その年に産声を上げたのがCOARA。「大分パソコン通信アマチュア研究協会」のことで、一地方都市の大分からネット社会構築に挑戦し、一大旋風(せんぷう)を巻き起こしたグループである。今でこそインターネットが地球上に張り巡らされ、電子メールや交流サイト(SNS)が当たり前に存在するが、このころは情報通信創生期と言っていい世の中。まさに手探りの状態からのスタートだ。
COARAの34年間は喜怒哀楽の連続で、例えるならば大人の文化祭である。物事を面白がる仲間たちが集まり、知識とアイデアと勢いで前進していった様子がよく分かり、最前線でけん引してきた著者は「当時の資料やデータを残していたので書くことができた」と話す。
著者は時代を次のようなカテゴリーに分けている。1985年~1994年前半にかけてのパソコン通信時代が「インターネット前夜」。1994年~1999年が「インターネット黎明(れいめい)期」。2000年から先が「ブロードバンド発展・普及期」。そして2011年以降が「スマートフォン普及期」というわけだ。なぜか、人類進化の過程図がオーバーラップする。

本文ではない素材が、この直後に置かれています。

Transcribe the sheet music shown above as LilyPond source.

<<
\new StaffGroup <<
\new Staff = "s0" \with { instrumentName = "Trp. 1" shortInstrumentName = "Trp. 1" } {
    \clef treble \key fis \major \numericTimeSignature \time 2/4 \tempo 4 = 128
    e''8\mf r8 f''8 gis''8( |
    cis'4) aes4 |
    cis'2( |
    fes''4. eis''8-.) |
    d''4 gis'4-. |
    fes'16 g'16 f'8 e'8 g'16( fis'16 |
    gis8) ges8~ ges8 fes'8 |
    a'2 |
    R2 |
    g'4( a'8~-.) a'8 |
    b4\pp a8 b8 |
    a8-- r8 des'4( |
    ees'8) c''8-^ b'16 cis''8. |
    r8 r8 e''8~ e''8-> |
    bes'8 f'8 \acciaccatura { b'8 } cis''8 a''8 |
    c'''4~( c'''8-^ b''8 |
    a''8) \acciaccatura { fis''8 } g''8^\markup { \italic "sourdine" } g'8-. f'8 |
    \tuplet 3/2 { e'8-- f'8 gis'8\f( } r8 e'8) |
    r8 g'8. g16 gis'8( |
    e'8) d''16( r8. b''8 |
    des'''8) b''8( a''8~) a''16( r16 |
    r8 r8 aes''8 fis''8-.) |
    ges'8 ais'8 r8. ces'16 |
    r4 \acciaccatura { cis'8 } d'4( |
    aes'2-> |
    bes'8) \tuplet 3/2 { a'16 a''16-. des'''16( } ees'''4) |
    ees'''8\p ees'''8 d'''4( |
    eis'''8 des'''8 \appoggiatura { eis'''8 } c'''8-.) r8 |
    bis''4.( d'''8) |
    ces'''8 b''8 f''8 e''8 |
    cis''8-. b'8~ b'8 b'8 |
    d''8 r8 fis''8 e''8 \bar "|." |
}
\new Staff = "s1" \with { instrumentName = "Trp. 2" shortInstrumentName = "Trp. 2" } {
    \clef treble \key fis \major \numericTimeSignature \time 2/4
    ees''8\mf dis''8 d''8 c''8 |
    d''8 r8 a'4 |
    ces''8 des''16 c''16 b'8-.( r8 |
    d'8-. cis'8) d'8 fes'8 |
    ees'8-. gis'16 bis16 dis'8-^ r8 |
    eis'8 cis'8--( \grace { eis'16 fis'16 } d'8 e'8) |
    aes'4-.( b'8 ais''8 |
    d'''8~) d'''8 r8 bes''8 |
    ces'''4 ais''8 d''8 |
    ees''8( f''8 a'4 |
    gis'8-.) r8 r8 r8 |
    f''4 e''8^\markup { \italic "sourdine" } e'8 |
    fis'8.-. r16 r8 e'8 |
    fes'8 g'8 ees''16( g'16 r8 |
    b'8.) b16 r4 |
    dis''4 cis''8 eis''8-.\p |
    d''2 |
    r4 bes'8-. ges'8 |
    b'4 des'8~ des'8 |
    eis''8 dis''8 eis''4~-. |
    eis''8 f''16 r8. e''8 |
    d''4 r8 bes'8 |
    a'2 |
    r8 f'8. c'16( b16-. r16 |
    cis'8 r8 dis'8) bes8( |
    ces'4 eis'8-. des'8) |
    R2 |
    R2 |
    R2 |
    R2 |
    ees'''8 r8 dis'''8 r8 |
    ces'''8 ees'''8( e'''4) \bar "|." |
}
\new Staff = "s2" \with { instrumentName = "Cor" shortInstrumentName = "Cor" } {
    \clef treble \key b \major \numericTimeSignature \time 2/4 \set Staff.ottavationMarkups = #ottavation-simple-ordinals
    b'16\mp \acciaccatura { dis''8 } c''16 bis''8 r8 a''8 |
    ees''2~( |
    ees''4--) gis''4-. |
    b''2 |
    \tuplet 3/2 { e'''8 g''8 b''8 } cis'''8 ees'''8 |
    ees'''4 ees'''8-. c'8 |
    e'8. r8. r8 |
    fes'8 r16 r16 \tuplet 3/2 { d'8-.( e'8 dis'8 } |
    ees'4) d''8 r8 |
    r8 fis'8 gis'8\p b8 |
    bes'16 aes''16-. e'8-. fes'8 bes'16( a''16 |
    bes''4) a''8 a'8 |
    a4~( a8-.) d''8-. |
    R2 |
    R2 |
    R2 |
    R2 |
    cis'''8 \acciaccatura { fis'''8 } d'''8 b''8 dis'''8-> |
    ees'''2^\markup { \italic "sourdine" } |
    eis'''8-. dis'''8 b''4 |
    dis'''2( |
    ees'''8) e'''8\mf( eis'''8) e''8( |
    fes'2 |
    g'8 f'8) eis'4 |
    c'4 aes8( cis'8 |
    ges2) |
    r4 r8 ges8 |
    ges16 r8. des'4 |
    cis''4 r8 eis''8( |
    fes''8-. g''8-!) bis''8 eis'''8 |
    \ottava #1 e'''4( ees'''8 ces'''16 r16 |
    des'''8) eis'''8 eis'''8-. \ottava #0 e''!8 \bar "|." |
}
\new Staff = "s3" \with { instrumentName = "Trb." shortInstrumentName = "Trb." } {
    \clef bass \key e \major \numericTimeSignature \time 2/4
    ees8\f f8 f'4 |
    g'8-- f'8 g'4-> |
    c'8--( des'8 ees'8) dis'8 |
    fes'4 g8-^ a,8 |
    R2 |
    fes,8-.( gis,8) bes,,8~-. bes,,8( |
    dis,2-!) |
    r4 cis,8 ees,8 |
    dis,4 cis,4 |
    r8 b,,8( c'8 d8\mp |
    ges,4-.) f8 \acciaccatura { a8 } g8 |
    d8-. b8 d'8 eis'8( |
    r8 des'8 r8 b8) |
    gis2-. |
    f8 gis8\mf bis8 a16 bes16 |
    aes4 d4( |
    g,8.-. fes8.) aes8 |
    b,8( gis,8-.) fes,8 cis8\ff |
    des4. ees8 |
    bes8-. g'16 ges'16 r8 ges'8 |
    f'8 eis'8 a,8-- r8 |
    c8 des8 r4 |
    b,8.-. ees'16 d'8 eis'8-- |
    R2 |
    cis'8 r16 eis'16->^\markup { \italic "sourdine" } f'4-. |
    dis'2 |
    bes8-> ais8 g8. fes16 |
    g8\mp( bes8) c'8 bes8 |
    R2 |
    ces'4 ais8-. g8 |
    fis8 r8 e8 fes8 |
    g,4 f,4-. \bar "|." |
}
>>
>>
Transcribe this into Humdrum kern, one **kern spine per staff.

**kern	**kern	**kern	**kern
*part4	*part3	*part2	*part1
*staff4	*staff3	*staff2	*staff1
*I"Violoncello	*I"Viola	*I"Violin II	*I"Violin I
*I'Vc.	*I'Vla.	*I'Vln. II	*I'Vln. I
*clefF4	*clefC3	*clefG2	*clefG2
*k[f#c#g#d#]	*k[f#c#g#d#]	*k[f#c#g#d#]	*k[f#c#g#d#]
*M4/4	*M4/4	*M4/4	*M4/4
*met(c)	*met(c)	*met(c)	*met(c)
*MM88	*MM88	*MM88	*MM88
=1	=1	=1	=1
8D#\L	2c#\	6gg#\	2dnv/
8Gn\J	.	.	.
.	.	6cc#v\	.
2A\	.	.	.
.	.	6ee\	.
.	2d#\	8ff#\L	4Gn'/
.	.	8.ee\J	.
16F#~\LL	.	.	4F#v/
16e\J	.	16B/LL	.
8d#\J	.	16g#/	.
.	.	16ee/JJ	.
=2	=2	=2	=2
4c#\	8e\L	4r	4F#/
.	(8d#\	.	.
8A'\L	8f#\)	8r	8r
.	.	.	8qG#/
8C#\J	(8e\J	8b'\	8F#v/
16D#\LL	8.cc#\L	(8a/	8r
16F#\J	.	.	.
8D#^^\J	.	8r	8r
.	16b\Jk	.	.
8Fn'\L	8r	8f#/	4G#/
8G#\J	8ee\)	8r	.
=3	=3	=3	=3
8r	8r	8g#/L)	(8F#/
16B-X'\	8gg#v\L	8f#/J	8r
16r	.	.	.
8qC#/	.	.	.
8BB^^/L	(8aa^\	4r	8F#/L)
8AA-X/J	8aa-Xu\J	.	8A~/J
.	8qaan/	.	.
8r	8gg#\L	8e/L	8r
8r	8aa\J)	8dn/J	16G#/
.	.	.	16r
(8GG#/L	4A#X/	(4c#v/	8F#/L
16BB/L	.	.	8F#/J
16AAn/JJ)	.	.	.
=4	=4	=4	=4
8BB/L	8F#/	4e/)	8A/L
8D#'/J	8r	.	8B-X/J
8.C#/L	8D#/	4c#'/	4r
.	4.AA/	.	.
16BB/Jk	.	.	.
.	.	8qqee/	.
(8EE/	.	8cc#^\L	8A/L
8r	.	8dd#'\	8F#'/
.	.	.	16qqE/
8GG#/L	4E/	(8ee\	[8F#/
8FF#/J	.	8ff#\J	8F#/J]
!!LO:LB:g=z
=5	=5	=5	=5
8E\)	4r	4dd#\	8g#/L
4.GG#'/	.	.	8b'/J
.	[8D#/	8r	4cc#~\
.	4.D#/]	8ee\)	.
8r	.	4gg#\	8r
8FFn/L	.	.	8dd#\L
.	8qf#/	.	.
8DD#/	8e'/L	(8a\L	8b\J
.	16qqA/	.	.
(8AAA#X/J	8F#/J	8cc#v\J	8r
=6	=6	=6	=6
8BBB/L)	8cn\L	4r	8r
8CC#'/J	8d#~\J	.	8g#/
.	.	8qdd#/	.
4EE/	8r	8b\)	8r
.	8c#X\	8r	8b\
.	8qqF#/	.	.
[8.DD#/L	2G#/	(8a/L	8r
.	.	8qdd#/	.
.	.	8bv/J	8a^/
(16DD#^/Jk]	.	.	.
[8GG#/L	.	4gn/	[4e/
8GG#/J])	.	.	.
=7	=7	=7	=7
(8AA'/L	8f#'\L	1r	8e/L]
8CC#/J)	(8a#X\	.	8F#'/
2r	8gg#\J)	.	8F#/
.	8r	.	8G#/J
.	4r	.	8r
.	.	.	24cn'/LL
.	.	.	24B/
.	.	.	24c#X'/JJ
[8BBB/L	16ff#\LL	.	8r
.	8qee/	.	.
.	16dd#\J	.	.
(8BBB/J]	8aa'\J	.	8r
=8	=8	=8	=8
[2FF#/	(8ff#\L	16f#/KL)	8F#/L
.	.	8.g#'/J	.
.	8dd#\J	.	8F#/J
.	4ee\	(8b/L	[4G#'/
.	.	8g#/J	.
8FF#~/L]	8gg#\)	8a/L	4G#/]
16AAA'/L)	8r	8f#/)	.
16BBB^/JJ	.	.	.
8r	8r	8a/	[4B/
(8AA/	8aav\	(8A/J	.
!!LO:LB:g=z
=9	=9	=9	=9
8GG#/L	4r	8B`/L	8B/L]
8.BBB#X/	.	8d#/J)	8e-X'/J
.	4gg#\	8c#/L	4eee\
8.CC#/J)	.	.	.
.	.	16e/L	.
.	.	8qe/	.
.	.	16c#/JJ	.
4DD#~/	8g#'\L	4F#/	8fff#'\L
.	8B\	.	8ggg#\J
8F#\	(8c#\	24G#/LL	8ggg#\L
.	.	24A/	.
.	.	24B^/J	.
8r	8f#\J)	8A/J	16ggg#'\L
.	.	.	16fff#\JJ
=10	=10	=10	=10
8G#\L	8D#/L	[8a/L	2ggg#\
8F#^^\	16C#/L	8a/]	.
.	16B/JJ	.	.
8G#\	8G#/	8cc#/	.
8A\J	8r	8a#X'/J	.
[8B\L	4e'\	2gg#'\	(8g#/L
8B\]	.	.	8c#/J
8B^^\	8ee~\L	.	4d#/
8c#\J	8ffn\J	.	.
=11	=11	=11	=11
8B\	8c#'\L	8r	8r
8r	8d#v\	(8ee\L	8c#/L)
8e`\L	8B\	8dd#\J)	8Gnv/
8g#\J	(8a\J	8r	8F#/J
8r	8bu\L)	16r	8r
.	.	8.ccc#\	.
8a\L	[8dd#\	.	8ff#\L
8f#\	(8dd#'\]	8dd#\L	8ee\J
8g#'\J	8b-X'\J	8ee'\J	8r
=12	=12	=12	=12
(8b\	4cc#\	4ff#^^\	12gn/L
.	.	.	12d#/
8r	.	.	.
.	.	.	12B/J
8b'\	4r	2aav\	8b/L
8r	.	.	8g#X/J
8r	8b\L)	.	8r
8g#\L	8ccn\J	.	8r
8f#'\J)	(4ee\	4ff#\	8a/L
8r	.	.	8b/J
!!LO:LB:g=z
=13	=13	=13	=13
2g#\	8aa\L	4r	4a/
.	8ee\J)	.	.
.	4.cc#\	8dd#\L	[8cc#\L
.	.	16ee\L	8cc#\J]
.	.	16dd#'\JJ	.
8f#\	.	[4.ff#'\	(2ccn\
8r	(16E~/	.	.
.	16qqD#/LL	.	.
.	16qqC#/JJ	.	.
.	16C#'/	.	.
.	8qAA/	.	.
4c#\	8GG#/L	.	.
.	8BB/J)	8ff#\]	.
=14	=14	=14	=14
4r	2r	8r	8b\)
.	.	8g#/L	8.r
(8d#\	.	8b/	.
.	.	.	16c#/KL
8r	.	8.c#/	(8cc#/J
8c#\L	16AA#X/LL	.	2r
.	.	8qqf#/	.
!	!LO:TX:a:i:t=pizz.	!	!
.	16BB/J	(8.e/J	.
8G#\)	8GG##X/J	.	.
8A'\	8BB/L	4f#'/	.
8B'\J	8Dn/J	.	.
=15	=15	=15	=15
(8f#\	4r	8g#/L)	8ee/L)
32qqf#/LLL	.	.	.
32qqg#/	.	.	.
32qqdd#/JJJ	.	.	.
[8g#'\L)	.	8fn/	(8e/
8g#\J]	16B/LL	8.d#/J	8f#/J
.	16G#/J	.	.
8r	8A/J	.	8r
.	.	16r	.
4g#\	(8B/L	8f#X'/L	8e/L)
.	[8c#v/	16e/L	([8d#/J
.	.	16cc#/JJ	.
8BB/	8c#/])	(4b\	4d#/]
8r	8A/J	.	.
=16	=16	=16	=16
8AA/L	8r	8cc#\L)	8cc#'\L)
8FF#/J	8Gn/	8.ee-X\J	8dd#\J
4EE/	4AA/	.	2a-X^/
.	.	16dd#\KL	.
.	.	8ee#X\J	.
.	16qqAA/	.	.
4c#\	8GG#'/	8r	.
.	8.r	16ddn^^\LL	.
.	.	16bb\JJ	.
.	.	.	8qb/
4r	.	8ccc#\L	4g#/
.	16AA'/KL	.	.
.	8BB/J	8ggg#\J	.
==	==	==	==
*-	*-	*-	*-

そうなると、未来をどう思い描いているのかが気になるところだが、「人間が何を考えているのか、脳波をコンピューターが読み取るAIネットワーク、またはテレパシーネットワークの世界」とズバリ。人の心が読める「テレパス」が登場するSF小説のような話だが、科学技術の躍動ぶりを見れば、それはないとは言えない。
本業である鬼塚電気工事(大分市津留)の会社経営との掛け持ちで、よくぞここまで突っ走ったものだと拍手を送りたい。そして、まだ面白いことをやってくれそうな予感がする。